↓↓↓

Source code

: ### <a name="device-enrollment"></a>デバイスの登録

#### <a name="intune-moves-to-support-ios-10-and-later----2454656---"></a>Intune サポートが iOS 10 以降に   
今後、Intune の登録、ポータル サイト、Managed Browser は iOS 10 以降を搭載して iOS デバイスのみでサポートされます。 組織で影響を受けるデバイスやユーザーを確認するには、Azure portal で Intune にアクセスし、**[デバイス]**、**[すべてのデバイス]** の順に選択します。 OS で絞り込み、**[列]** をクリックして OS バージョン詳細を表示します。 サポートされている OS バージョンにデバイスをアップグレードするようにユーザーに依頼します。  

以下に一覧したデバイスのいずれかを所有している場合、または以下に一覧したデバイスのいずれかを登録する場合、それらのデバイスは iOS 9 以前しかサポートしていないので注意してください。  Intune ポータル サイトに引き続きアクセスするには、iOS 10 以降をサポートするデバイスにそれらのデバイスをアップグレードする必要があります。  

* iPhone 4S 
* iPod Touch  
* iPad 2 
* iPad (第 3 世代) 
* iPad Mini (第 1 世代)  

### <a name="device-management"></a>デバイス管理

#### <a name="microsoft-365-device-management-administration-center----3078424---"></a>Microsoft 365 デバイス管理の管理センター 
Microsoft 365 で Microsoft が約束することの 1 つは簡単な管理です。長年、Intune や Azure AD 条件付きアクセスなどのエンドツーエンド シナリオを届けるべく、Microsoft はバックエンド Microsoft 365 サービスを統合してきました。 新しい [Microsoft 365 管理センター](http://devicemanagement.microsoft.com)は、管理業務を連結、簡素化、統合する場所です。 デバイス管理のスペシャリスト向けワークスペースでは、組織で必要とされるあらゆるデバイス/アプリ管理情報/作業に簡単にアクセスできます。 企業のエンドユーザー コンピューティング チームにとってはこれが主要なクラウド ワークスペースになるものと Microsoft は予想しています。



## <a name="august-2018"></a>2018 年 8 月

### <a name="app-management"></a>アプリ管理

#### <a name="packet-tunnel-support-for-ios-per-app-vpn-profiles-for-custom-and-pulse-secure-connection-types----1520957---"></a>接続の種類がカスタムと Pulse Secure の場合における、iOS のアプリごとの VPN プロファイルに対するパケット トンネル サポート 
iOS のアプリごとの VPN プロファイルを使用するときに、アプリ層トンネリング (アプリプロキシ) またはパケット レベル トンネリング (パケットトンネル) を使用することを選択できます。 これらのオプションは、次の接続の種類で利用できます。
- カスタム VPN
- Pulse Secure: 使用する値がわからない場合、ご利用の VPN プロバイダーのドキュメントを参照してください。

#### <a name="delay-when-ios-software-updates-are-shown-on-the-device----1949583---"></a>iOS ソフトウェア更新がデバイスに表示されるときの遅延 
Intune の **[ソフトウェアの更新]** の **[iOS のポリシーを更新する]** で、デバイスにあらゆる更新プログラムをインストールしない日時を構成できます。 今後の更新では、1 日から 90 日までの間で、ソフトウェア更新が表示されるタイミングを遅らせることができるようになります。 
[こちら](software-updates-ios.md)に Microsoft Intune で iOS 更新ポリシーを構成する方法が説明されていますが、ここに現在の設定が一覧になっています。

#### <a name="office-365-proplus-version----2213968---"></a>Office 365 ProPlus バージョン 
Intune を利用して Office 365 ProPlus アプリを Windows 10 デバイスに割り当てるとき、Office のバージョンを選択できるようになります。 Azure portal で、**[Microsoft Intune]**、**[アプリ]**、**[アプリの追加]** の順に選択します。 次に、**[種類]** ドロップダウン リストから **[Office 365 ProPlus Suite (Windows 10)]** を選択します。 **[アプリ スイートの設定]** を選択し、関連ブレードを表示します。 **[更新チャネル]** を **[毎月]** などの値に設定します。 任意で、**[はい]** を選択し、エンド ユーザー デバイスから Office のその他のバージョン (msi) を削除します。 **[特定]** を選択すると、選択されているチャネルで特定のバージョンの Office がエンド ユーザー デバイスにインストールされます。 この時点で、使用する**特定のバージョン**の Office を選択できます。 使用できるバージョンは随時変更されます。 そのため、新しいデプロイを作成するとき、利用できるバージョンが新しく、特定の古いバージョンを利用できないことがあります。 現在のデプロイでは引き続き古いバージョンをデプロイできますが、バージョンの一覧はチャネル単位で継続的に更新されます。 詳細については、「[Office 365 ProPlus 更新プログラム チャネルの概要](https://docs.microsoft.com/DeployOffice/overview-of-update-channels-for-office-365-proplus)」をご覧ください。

↑↑↑

— Task statement —
Nothing but an exact copy of the lines from the start of the entries through the line containing "今後、Intune の登録、ポータル サイト、Managed" belongs in the response.

— Output for this task —
Source code

: ### <a name="device-enrollment"></a>デバイスの登録

#### <a name="intune-moves-to-support-ios-10-and-later----2454656---"></a>Intune サポートが iOS 10 以降に   
今後、Intune の登録、ポータル サイト、Managed Browser は iOS 10 以降を搭載して iOS デバイスのみでサポートされます。 組織で影響を受けるデバイスやユーザーを確認するには、Azure portal で Intune にアクセスし、**[デバイス]**、**[すべてのデバイス]** の順に選択します。 OS で絞り込み、**[列]** をクリックして OS バージョン詳細を表示します。 サポートされている OS バージョンにデバイスをアップグレードするようにユーザーに依頼します。  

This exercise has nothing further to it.